SEC defines venture capital

At the behest of Congress, the US Securities and Exchange Commission provided clarity on what constitutes a venture capital fund.

According to the SEC, funds which represent themselves to investors as being venture capital-focused, only deal in growth equity, provide a “significant degree of managerial assistance” or control over portfolio companies and do not offer redemption rights will be considered venture capital. Those types of funds will be exempt from the proposed rules which require private equity funds to register with the SEC as investment advisors.

The new rules also require reporting on fund size and type, as well as information about the fund's auditors, prime brokers, marketers, administrators and custodians.

Proposals also addressed a provision under the Dodd-Frank bill that raises the threshold required for a private equity firm to register with the SEC from $25 million to $100 million.

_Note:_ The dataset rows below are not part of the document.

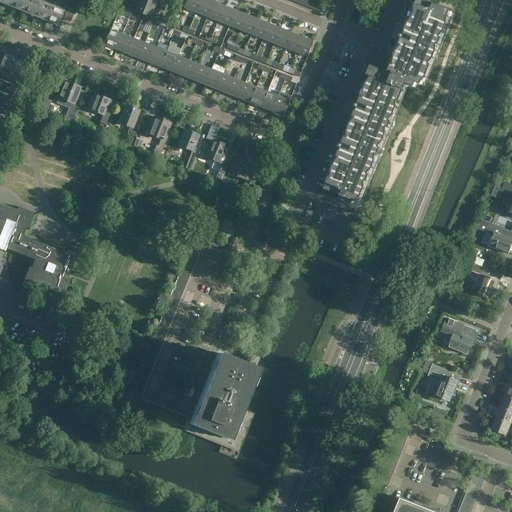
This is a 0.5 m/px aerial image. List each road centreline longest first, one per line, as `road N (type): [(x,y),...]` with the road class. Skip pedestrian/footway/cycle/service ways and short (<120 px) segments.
road 1 (residential): [(291,141),(0,30)]
road 2 (residential): [(291,141),(183,403)]
road 3 (tertiary): [(392,250),(491,0)]
road 4 (tertiary): [(369,310),(290,511)]
road 5 (residential): [(511,315),(467,424),(473,444)]
road 6 (residential): [(337,26),(291,141)]
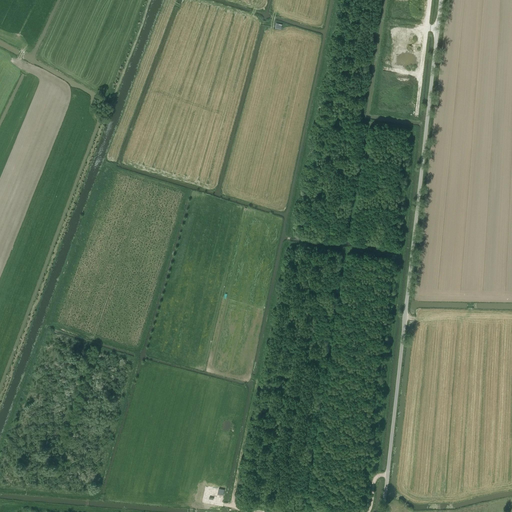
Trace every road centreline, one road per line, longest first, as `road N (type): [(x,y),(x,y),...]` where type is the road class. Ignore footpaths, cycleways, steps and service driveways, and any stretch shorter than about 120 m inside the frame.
road 1 (unclassified): [(382,511),(441,0)]
road 2 (track): [(257,378),(287,244),(389,254)]
road 3 (track): [(232,505),(257,378),(250,377)]
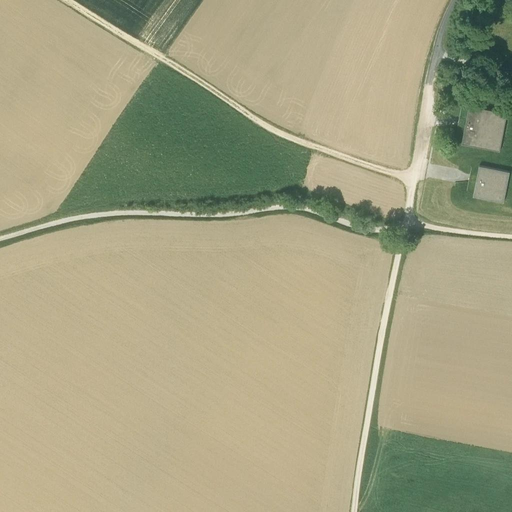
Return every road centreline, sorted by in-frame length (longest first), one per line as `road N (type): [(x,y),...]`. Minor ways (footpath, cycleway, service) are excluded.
road 1 (track): [(0,237),(98,214),(291,207),(362,229),(406,224)]
road 2 (track): [(70,0),(268,127),(412,181)]
road 3 (track): [(353,511),(406,224)]
road 4 (track): [(406,224),(434,55),(511,70)]
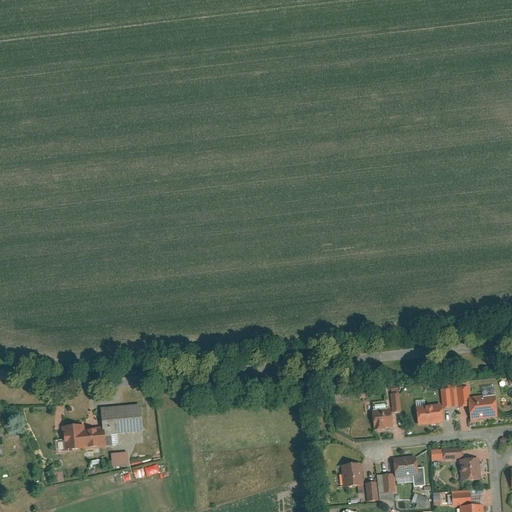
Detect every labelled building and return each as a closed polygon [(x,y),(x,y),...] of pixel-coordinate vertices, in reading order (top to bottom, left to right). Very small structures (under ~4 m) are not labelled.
[(436,402),(453,400),(450,378),(450,373),(442,374),(443,381),(433,382),(435,396),(436,402)] [(450,378),(453,400),(462,399),(464,414),(491,411),(489,387),(465,390),(463,376),(450,378)] [(386,407),(393,406),(392,388),(383,388),(384,404),(365,406),(367,424),(387,423),(386,407)] [(438,418),(436,402),(435,396),(405,400),(409,422),(438,418)] [(141,404),(103,408),(105,428),(106,434),(143,431),(141,404)] [(85,425),(64,426),(66,449),(87,447),(85,430),(85,425)] [(85,430),(87,447),(107,445),(106,434),(105,428),(85,430)] [(60,440),(54,441),(57,453),(63,451),(60,440)] [(452,475),(452,476),(476,474),(476,450),(457,450),(457,442),(435,443),(436,453),(452,452),(452,475)] [(110,454),(111,467),(129,466),(128,453),(110,454)] [(416,455),(394,457),(395,476),(417,474),(416,455)] [(344,488),(364,486),(362,465),(342,467),(344,488)] [(145,468),(146,475),(156,474),(155,467),(145,468)] [(379,493),(395,491),(393,473),(376,475),(379,493)] [(376,481),(365,483),(367,502),(378,500),(376,481)] [(453,511),(476,511),(476,498),(465,498),(465,485),(445,485),(445,500),(453,499),(453,511)] [(443,505),(443,493),(433,493),(433,505),(443,505)] [(414,494),(411,502),(424,507),(427,498),(414,494)]
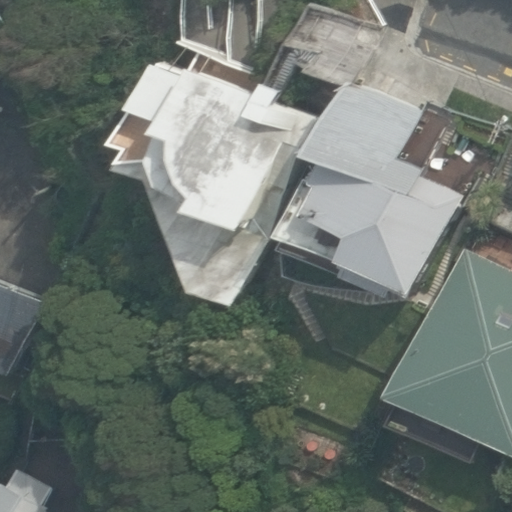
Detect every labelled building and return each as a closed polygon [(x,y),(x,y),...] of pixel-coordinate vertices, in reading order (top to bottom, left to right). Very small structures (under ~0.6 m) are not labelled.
[(211,284),(249,300),(331,113),(219,68),(225,51),(200,41),(190,64),(168,56),(135,135),(150,141),(142,161),(169,172),(211,284)] [(353,275),(397,295),(402,284),(423,294),(426,286),(431,288),(474,192),(432,173),(435,167),(411,156),(432,109),(360,76),(326,152),(339,158),(332,175),(324,171),(296,232),(359,261),(353,275)] [(511,261),(474,244),(409,386),(420,391),(407,420),(492,459),(504,434),(511,437),(511,261)] [(0,357),(39,374),(67,306),(0,278),(0,357)] [(0,511),(57,511),(61,506),(56,503),(65,486),(29,465),(19,482),(13,478),(0,501),(0,511)]
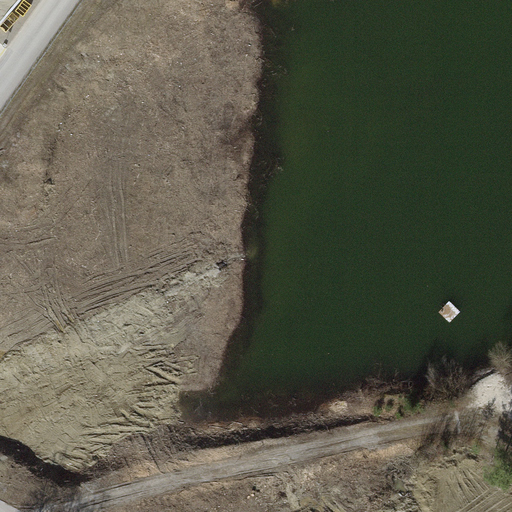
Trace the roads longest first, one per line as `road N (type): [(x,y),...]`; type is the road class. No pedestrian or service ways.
road 1 (track): [(58,511),(285,455),(511,414)]
road 2 (track): [(0,134),(98,0)]
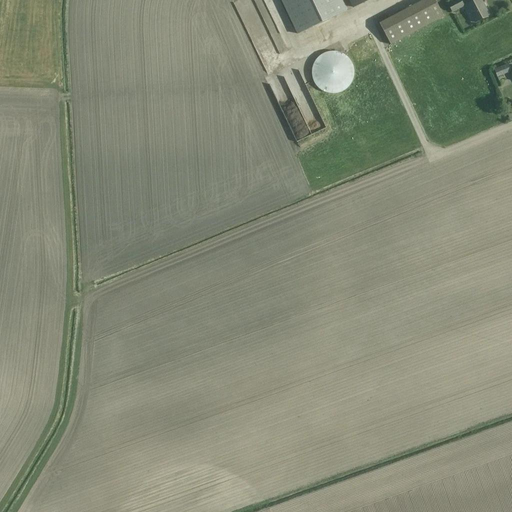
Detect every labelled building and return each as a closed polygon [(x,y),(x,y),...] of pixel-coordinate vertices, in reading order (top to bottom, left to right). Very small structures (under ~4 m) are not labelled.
[(282,0),(298,34),(347,11),(341,0),(282,0)] [(393,47),(446,20),(435,0),(427,0),(381,24),(393,47)] [(465,6),(461,0),(458,0),(450,5),(454,12),(465,6)] [(481,0),(475,0),(467,5),(476,22),(490,15),(481,0)] [(314,70),(313,74),(314,78),(315,82),(317,86),(319,89),(323,92),(326,94),(330,95),(334,95),(339,95),(343,94),(346,92),(349,89),(352,86),(354,82),(355,78),(356,74),(355,70),(354,66),(353,63),(350,60),(347,57),(344,55),(340,53),(336,53),(333,53),(329,53),(325,55),(322,57),(319,60),(316,63),(315,66),(314,70)] [(498,77),(500,76),(511,70),(511,69),(510,63),(495,69),(498,77)] [(282,85),(299,132),(312,127),(291,71),(265,81),(268,91),(282,85)]
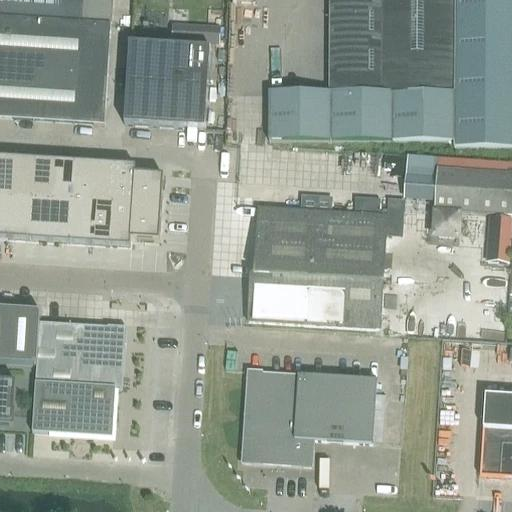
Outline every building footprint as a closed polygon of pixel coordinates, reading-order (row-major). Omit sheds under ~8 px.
[(0,0),(0,121),(105,128),(113,0),(0,0)] [(270,94),(269,142),(454,144),(454,150),(511,149),(511,0),(331,0),(331,94),(270,94)] [(220,30),(209,29),(207,48),(219,49),(220,30)] [(129,46),(124,127),(205,132),(210,52),(129,46)] [(230,144),(258,147),(260,134),(232,131),(230,144)] [(382,184),(383,157),(358,156),(357,183),(382,184)] [(0,160),(0,242),(132,251),(132,243),(160,244),(164,179),(136,177),(137,169),(0,160)] [(435,213),(511,217),(511,177),(438,173),(435,213)] [(252,279),(249,325),(253,325),(380,333),(382,301),(383,284),(387,219),(259,212),(255,279),(252,279)] [(0,366),(37,369),(33,435),(113,441),(116,392),(122,392),(125,331),(41,326),(41,314),(0,311),(0,366)] [(414,311),(414,331),(452,330),(452,322),(427,323),(427,311),(414,311)] [(243,465),(311,469),(313,443),(373,447),(377,383),(249,375),(243,465)] [(0,383),(0,425),(13,427),(16,385),(0,383)] [(511,399),(485,398),(481,473),(486,480),(511,481),(511,399)]
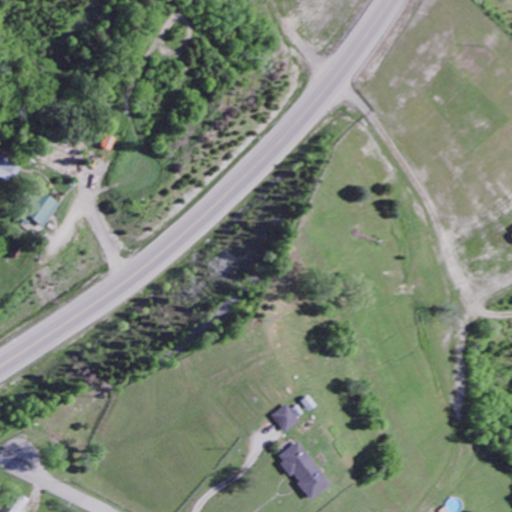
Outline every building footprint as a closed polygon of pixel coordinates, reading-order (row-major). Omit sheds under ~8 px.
[(76,160),(55,150),(47,167),(68,177),(76,160)] [(24,164),(4,155),(0,162),(0,179),(9,184),(12,176),(17,179),(24,164)] [(60,206),(44,196),(29,220),(45,230),(60,206)] [(309,415),(317,409),(310,398),(302,404),(309,415)] [(301,424),(287,407),(272,419),(286,436),(301,424)] [(332,487),(298,444),(278,460),(311,503),(332,487)] [(23,511),(30,502),(21,497),(13,511),(23,511)]
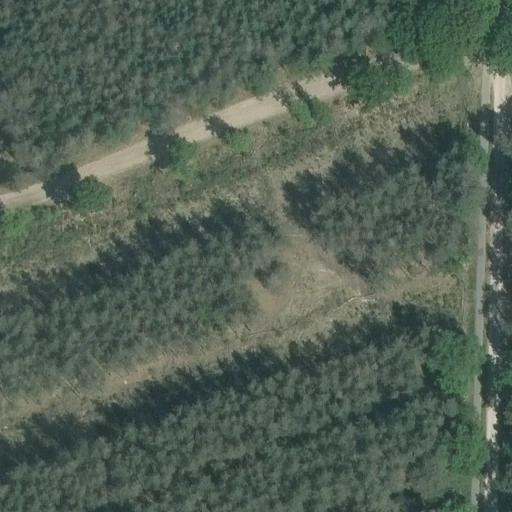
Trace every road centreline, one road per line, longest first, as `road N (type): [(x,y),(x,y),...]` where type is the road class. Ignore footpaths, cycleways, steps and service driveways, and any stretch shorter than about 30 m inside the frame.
road 1 (track): [(500,29),(486,49),(211,127),(0,205)]
road 2 (unclassified): [(489,511),(500,29)]
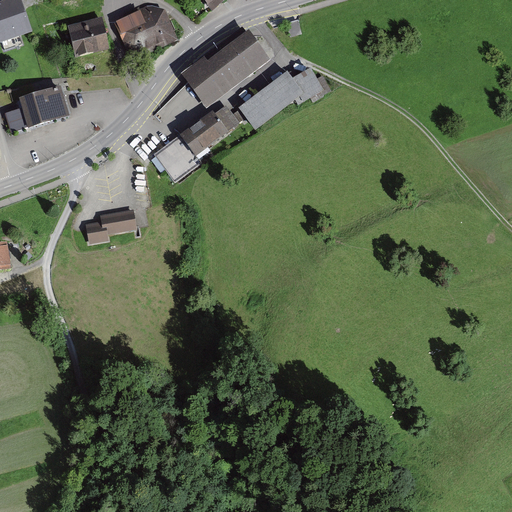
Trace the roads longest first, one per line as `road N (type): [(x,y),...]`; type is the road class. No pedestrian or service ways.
road 1 (track): [(73,160),(79,178),(47,259),(47,283),(72,338),(94,423),(90,485),(74,511)]
road 2 (tertiary): [(0,190),(95,147),(198,39),(290,0)]
road 3 (track): [(511,226),(403,109),(274,43),(251,11)]
road 4 (track): [(94,423),(134,445),(174,485),(187,511)]
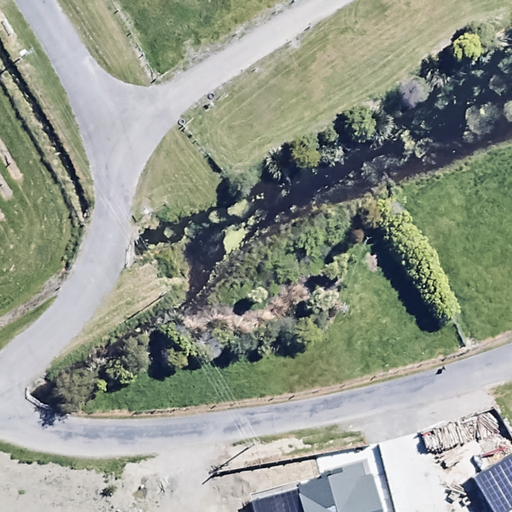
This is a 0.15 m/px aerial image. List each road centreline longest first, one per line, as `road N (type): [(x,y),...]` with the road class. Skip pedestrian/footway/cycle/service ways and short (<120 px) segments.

The change will result in more firms registering with state securities authorities as opposed to the SEC.

In addition to venture capital firms, exemptions will be made for private equity firms with less than $150 million in assets under management and certain foreign advisors located outside of the US. However, the SEC will reserve the right to require exempted funds based in the US to still undergo basic reporting requirements.

“While we are not required to have these rules in place until the one year anniversary of enactment of the act in July, we felt it was important to issue our proposals relatively early,” said SEC Chairman Mary Schapiro, in a recent speech discussing the proposals. The SEC hopes “to finalize these rules in advance of the one year deadline to give clarity to advisors seeking to determine their registration status before next July”, Schapiro added.

The SEC will begin a 45-day public comment period following the proposed rule's publication in the Federal Register.